The menu at Verona runs for pages - there are three pages of fish dishes alone, and even more for the meat entrees. After much indecision my dining associate plucked the Beef Medallions (299Rbs) from the meat courses. This turned out to be a wise choice, because the enormous pizza left us needing very little in the way of main courses (and you could cheerfully have done without). The verdict was "could be a little more tender, but they're delicious anyhow". I took a Swordfish Steak - one of the pricier items on the menu at 489Rbs, but worth every last kopek. Lightly pan-fried with the tiniest suntan of gold, some lemon juice was the only accompaniment it needed.
Heading towards midnight, the place was thinning out as we looked at the desserts - you have to be fairly tolerant of the staff dragging the veranda flowerpots indoors towards closing time. I was already comfortably well-fed at this point, but the corner I nibbled (purely for reviewing purposes, you understand) of my colleagues Tiramisu (120Rbs) proved it to be the real article indeed - a good strong coffee-shot and not stingy on the liqueur content amidst the cream and sponge. I'd intended to bring the curtain down with a double espresso, and I did - but at Enrico's urging, I was tempted to an iced liqueur shot of Limoncello. I was instantly hooked, and I'm already hunting a source for this wonderful stuff, simply the lemoniest alcoholic drink you ever tasted.

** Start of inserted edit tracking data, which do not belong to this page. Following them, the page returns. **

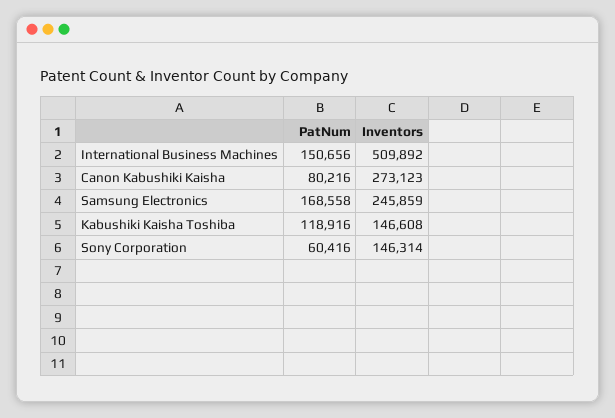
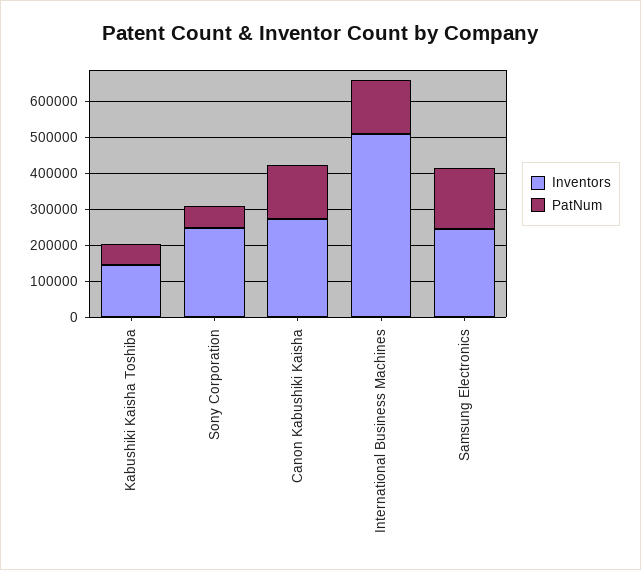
  {
    "PatNum": {
      "International Business Machines": 150656,
-     "Canon Kabushiki Kaisha": 80216,
+     "Canon Kabushiki Kaisha": 150000,
      "Samsung Electronics": 168558,
-     "Kabushiki Kaisha Toshiba": 118916,
+     "Kabushiki Kaisha Toshiba": 50000,
      "Sony Corporation": 60416
    },
    "Inventors": {
      "International Business Machines": 509892,
      "Canon Kabushiki Kaisha": 273123,
      "Samsung Electronics": 245859,
      "Kabushiki Kaisha Toshiba": 146608,
-     "Sony Corporation": 146314
+     "Sony Corporation": 250000
    }
  }

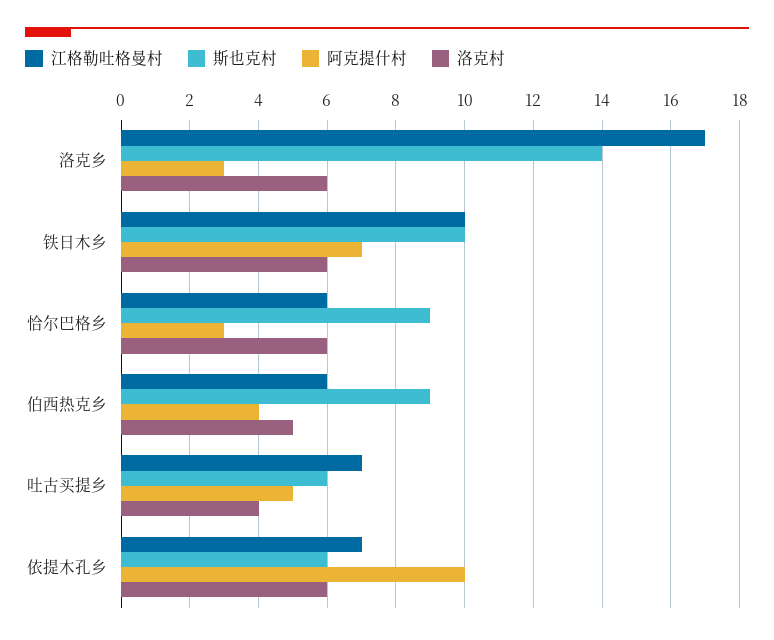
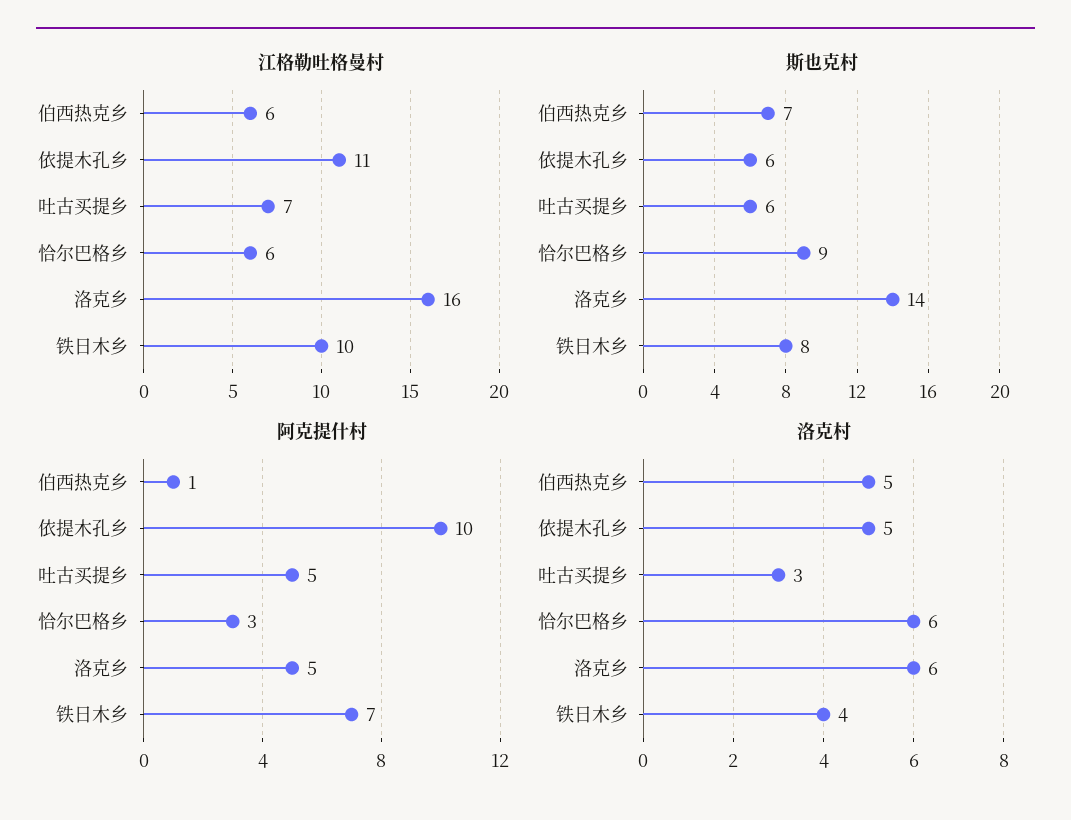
  {
    "江格勒吐格曼村": {
-     "洛克乡": 17,
+     "洛克乡": 16,
      "铁日木乡": 10,
      "恰尔巴格乡": 6,
      "伯西热克乡": 6,
      "吐古买提乡": 7,
-     "依提木孔乡": 7
+     "依提木孔乡": 11
    },
    "斯也克村": {
      "洛克乡": 14,
-     "铁日木乡": 10,
+     "铁日木乡": 8,
      "恰尔巴格乡": 9,
-     "伯西热克乡": 9,
+     "伯西热克乡": 7,
      "吐古买提乡": 6,
      "依提木孔乡": 6
    },
    "阿克提什村": {
-     "洛克乡": 3,
+     "洛克乡": 5,
      "铁日木乡": 7,
      "恰尔巴格乡": 3,
-     "伯西热克乡": 4,
+     "伯西热克乡": 1,
      "吐古买提乡": 5,
      "依提木孔乡": 10
    },
    "洛克村": {
      "洛克乡": 6,
-     "铁日木乡": 6,
+     "铁日木乡": 4,
      "恰尔巴格乡": 6,
      "伯西热克乡": 5,
-     "吐古买提乡": 4,
+     "吐古买提乡": 3,
-     "依提木孔乡": 6
+     "依提木孔乡": 5
    }
  }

It's not grand, it's not imposing. Bring your business clients here - if you want to get a reputation as a cheapskate, that is. But the food is fab, and if you look at the price on the frozen disc of cheese-topped cardboard in your supermarket, it's no wonder they're packing-out Verona to have the real thing for little more (and no washing up either). If Woody Allen lived in Moscow - he'd eat at Verona.